62However, I do intend that two months of those sentences in relation to the summary charges be served cumulatively upon the sentence that I have imposed upon you in regard to the Indictment. So that you will be sentenced to a period of three years, with a minimum period before being eligible for parole of two years for the two Indictable charges, to which an additional two months will be added that has to be served for the summary charges.
63Insofar as the declaration required under s.6AAA of the Sentencing Act 1991 (Vic), it is important for me to indicate to you Mr Duong, that had you not pleaded guilty in this matter, I would have sentenced you to a period of imprisonment of four years, with a minimum period of three years.
64Hence, the result of you pleading guilty, means that you did not receive a sentence of four years with a minimum of three, but you have received a sentence of three years with a minimum of two. It is important for you to understand the worth of that plea. Yes I do not think there are any other matters. If you take a seat Mr Duong for the moment. Do either counsel have any comments in either of the matters?
65MS COGHLAN: Your Honour, can I just clarify in relation to the two months cumulation?
66HIS HONOUR: Yes.
67MS COGHLAN: Is that to attach to the non-parole period? So that it would be a total effective sentence of three years.
68HIS HONOUR: Three years with two and cumulated on top of that, another two months.
69MS COGHLAN: So ‑ ‑ ‑
70MR NIKAKIS: It's effectively three years ‑ ‑ ‑
71MS COGHLAN: And two months.
72MR NIKAKIS: ‑ ‑ ‑ with a ‑ ‑ ‑
73HIS HONOUR: Three years and two months.
74MS COGHLAN: And on parole period ‑ ‑ ‑
75MR NIKAKIS: As a non - but the non-parole period remains at two.
76HIS HONOUR: I have not altered the non-parole period.
77MR NIKAKIS: So that ‑ ‑ ‑
78MS COGHLAN: As Your Honour pleases.
79MR NIKAKIS: As Your Honour pleases.
80HIS HONOUR: Yes.
81MR NIKAKIS: I think it might be appropriate - because we both made the same mistake.
82MS COGHLAN: Yes.
83MR NIKAKIS: It is not clear that the two months cumulative goes to the head sentence rather ‑ ‑ ‑
84HIS HONOUR: All right.
85MR NIKAKIS: ‑ ‑ ‑ than the minimum.
86HIS HONOUR: I'll make it clear.
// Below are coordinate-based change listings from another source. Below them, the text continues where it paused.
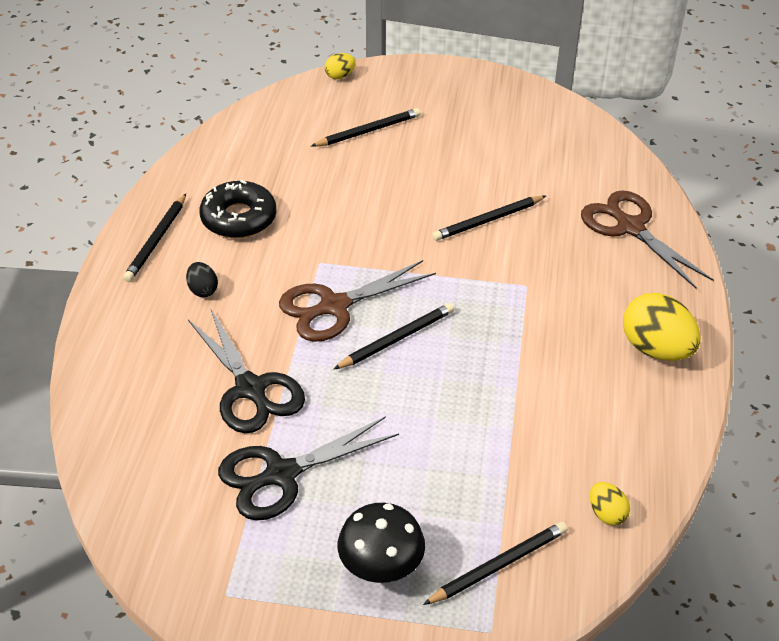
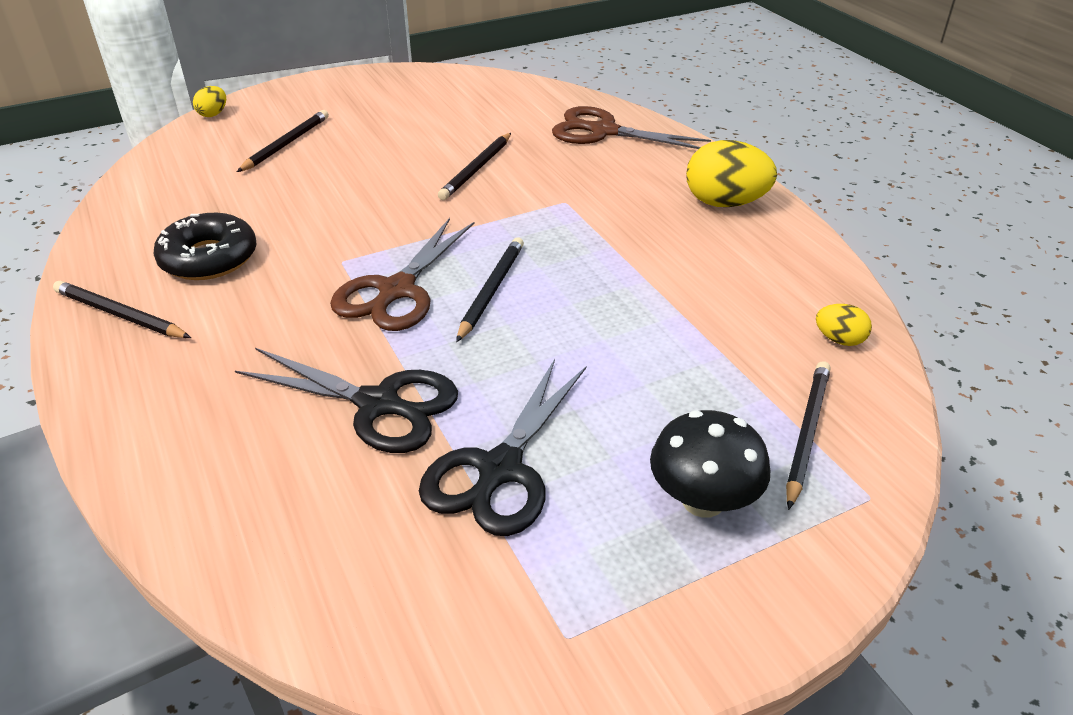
camera: 35 degrees left, 5 degrees down
(156, 240) = (120, 315): black pencil -> black pencil turned 135 degrees clockwise
(203, 290) = (226, 337): black egg -> none

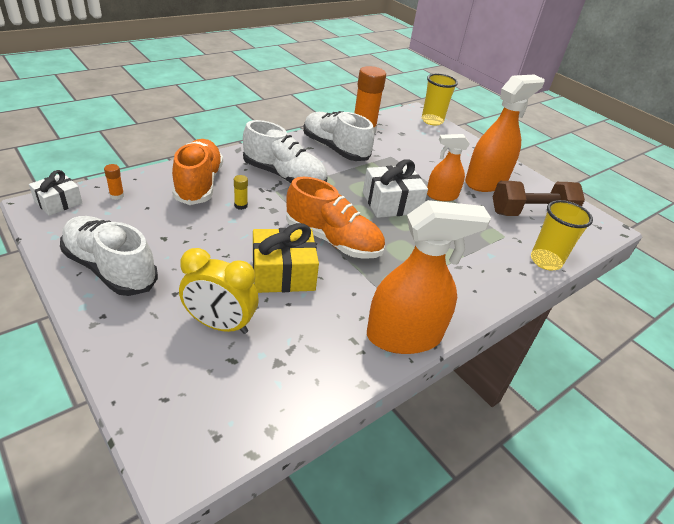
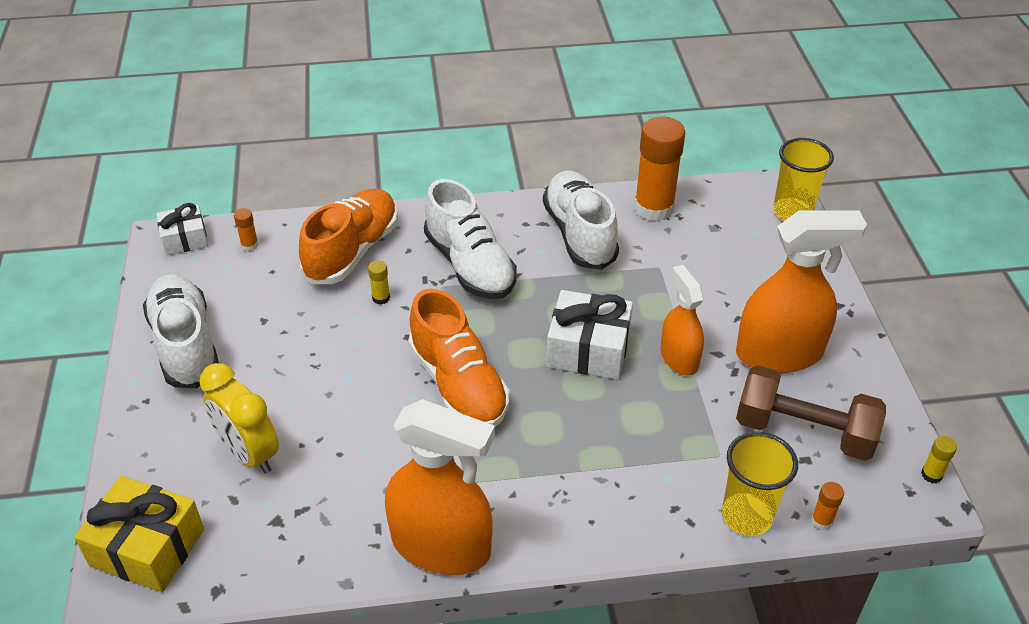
camera: 35 degrees right, 5 degrees up
(283, 273) = (362, 411): yellow gift -> yellow gift (147, 547)
(441, 195) = (679, 358): orange spray bottle -> orange spray bottle turned 45 degrees clockwise
(578, 252) = (822, 520): none -> orange glue stick
(600, 217) = (931, 475): none -> yellow glue stick

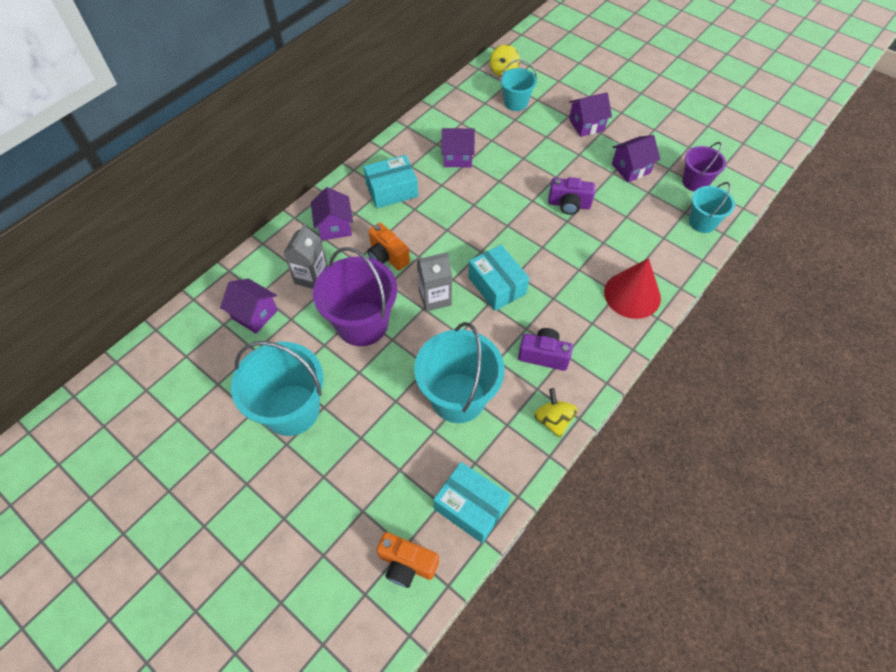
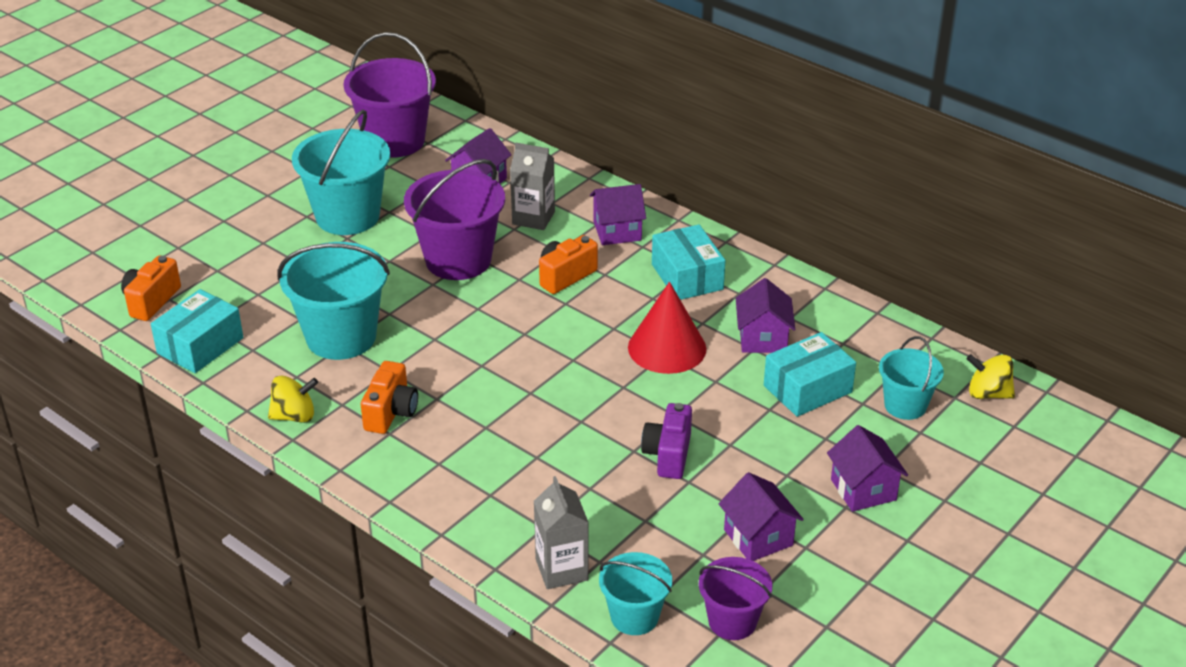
camera: 90 degrees right, 20 degrees down
(177, 382) = (394, 141): none -> purple bucket
(435, 297) = (494, 318): grey carton -> grey carton (561, 569)
(497, 285) = (511, 373): turquoise box -> turquoise box (807, 389)
(543, 355) = (391, 412): purple camera -> orange camera
(632, 294) = (485, 510): red cone -> red cone (667, 348)

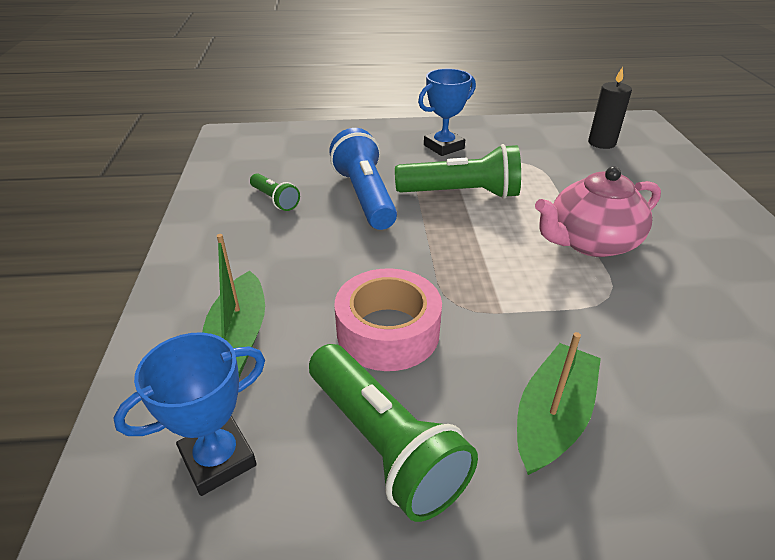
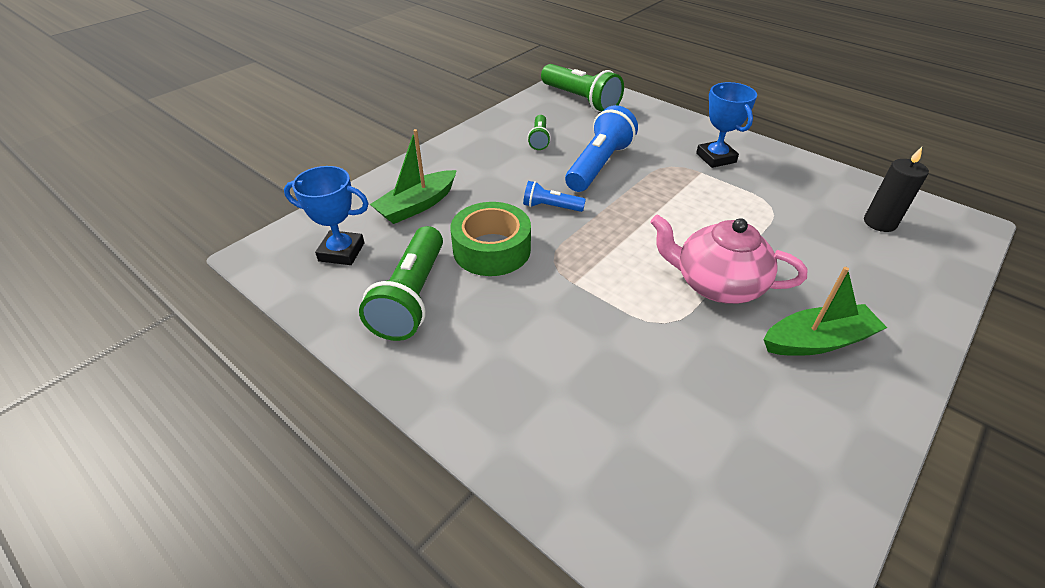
camera: 45 degrees right, 5 degrees up
(380, 256) = (550, 207): none -> blue flashlight
(388, 332) = (491, 249): pink tape -> green tape
(444, 147) = (716, 158): blue trophy -> blue trophy turned 60 degrees clockwise
(462, 194) = (672, 198): green flashlight -> green flashlight (581, 100)
(552, 417) = (509, 350): green boat -> green boat (817, 341)

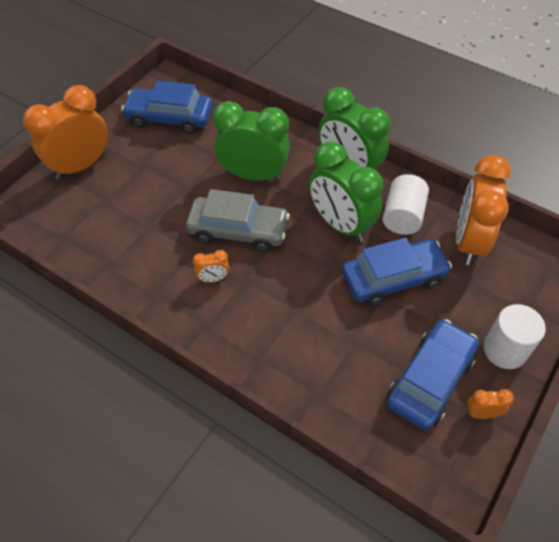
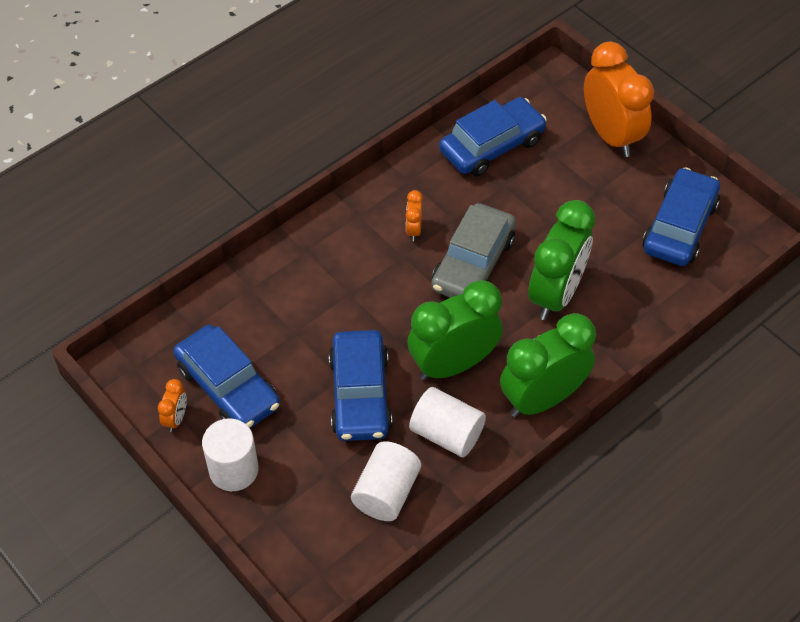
camera: 105 degrees right, 0 degrees up
(103, 241) = (492, 146): none -> blue car
(468, 242) = (386, 492): orange clock -> white cylinder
That two months is to be added to the period by way of head sentence imposed in the Indictment, making total period of imprisonment, by way of head sentence, three years and two months.
87MR NIKAKIS: Thank you, Your Honour.
88HIS HONOUR: I will not interfere in regard to the non-parole period that I imposed in regard to the indictable matter.
89MS COGHLAN: As Your Honour pleases.
90MR NIKAKIS: As Your Honour pleases.
91HIS HONOUR: Nothing else?
92MS COGHLAN: No, Your Honour.
93MR NIKAKIS: No, Your Honour, thank you.
94HIS HONOUR: Yes, Mr Duong well good luck and I know it is not easy when you have just been sentenced to a considerable period of imprisonment to accept that from the Bench, but I hope that you do effect your rehabilitation because you obviously cannot be involved in drugs. It is no good for you. Yes, you can take the prisoner away.
95Mr Nikakis will no doubt talk to you and explain these matters.
96MR NIKAKIS: Yes. Thank you, Your Honour.
97HIS HONOUR: Thank you Madam Prosecutor for your assistance. No doubt we will come together in regard to this matter again ‑ ‑ ‑
98MS COGHLAN: Yes, Your Honour.
99HIS HONOUR: ‑ ‑ ‑ when - well one presumes.
100MS COGHLAN: Yes, Your Honour. I should also have just asked Your Honour whether the orders had been made in a form of a disposal order and forfeiture order?
101HIS HONOUR: I think I have signed them haven't I?
102ASSOCIATE: Yes you have.
103HIS HONOUR: Yes. So ‑ ‑ ‑
104MS COGHLAN: Thank you, Your Honour.
105HIS HONOUR: ‑ ‑ ‑ we'll keep this Madam Associate for future reference. Yes thank you both for your assistance.
106MR NIKAKIS: Thank you, Your Honour.
107MS COGHLAN: Thank you, Your Honour.